Tarefa 1: Transcreva do texto apresentado o trecho que começa nas palavras "Uma imagem, que" e termina em "olhar como esse.".
Tarefa 2: No texto apresentado, de que cor seriam as lajes do chão da sala de hospital se não estivessem manchadas?

------ Texto apresentado ------

Nessa circunstância ausente de compreensão, sem qualificação apropriada, nessa desumanidade que é ainda mais ausente – se pode ser – da chama de simpatia do coração humano, algo que brota em jorros incontroláveis, umas trevas, algo com uma dimensão que só pode ser de outro mundo, diabólico, que não é possível entender, destaca-se um instantâneo de alguns escassos segundos, pouco mais do que uma imagem, com pouco movimento.

Uma imagem, que passa diante dos nossos olhos, focados num ecrã, olhos frios, secos, que não lacrimejam, habituados a imagens violentas frequentes.

É no chão de uma sala de hospital. As lajes desse chão  seriam brancas, não estivessem manchadas a vermelho.

O olhar é, entre outras manifestações mais ou menos subtis e pessoais de amor incondicional de uma mãe ao seu filho, a cumplicidade mais forte. É no olhar mesmo que esquivo, de ambos, que se descodifica o código do amor. Não há outro olhar como esse.

Nesse cenário infelizmente real, uma mulher ainda jovem, nos momentos da decisão última, fora da sua vontade, sobre o seu futuro, jaz, vestida de sangue sujo e igualmente morto, o mesmo sangue que pinta o chão.

A sua filha, quatro anos talvez, está sentada, impaciente, mas ainda assim contida, ao lado da mãe e olha para ela.

Pode parecer que olha para a mãe com um olhar adulto, protector, invertendo os papéis dessa cena de um teatro da vida real. Não tem idade para isso. Como ela olha para a mãe é pedindo protecção, um contacto físico.

------ Material de origem ------

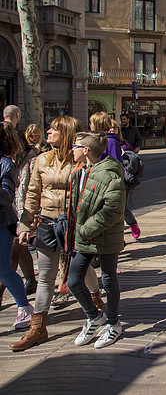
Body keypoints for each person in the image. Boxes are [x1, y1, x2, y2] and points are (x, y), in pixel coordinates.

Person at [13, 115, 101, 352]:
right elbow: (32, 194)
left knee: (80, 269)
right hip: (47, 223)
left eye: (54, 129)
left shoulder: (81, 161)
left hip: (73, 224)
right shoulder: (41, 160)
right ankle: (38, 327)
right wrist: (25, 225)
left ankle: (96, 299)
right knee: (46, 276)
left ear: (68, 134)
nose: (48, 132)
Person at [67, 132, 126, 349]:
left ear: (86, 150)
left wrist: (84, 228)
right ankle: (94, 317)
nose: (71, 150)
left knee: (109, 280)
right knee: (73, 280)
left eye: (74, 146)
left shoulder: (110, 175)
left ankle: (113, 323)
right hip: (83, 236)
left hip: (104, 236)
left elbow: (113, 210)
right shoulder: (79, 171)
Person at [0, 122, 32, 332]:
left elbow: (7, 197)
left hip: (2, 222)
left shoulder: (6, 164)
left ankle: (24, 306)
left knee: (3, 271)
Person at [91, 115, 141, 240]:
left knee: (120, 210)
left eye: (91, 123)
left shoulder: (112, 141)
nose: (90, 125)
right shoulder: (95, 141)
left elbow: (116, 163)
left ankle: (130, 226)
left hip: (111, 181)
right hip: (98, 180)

------

Resposta 1:
Uma imagem, que passa diante dos nossos olhos, focados num ecrã, olhos frios, secos, que não lacrimejam, habituados a imagens violentas frequentes.

É no chão de uma sala de hospital. As lajes desse chão  seriam brancas, não estivessem manchadas a vermelho.

O olhar é, entre outras manifestações mais ou menos subtis e pessoais de amor incondicional de uma mãe ao seu filho, a cumplicidade mais forte. É no olhar mesmo que esquivo, de ambos, que se descodifica o código do amor. Não há outro olhar como esse.

Resposta 2: Brancas.